*** Data for the task ***

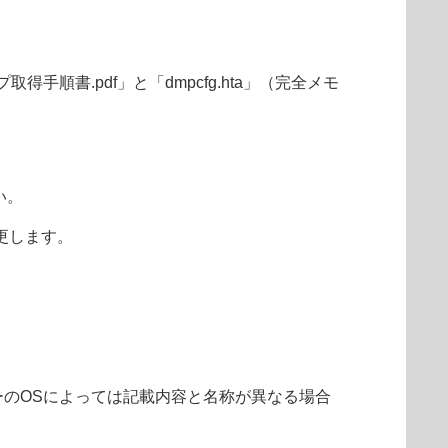
得手順書.pdf」と「dmpcfg.hta」（完全メモ
い。
変更します。
ーターのOSによっては記載内容と名称が異なる場合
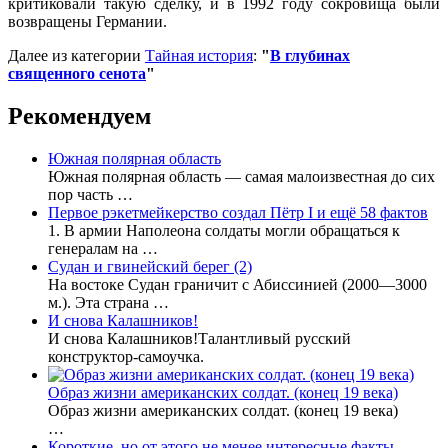
критиковали такую сделку, и в 1992 году сокровища были
возвращены Германии.
Далее из категории
Тайная история
:
"
В глубинах
священного сенота
"
Рекомендуем
Южная полярная область
Южная полярная область — самая малоизвестная до сих
пор часть …
Первое рэкетмейкерство создал Пётр I и ещё 58 фактов
1. В армии Наполеона солдаты могли обращаться к
генералам на …
Судан и гвинейский берег (2)
На востоке Судан граничит с Абиссинией (2000—3000
м.). Эта страна …
И снова Калашников!
И снова Калашников!Талантливый русский
конструктор-самоучка.
Образ жизни американских солдат. (конец 19 века)
Образ жизни американских солдат. (конец 19 века)
…
Короткие, но от этого не менее интересные факты.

***

• [The problem] From the line that contains "Южная полярная область —" down to the last line of the material above, copy every line word for word, both ends included.

• [Result below]
Южная полярная область — самая малоизвестная до сих
пор часть …
Первое рэкетмейкерство создал Пётр I и ещё 58 фактов
1. В армии Наполеона солдаты могли обращаться к
генералам на …
Судан и гвинейский берег (2)
На востоке Судан граничит с Абиссинией (2000—3000
м.). Эта страна …
И снова Калашников!
И снова Калашников!Талантливый русский
конструктор-самоучка.
Образ жизни американских солдат. (конец 19 века)
Образ жизни американских солдат. (конец 19 века)
…
Короткие, но от этого не менее интересные факты.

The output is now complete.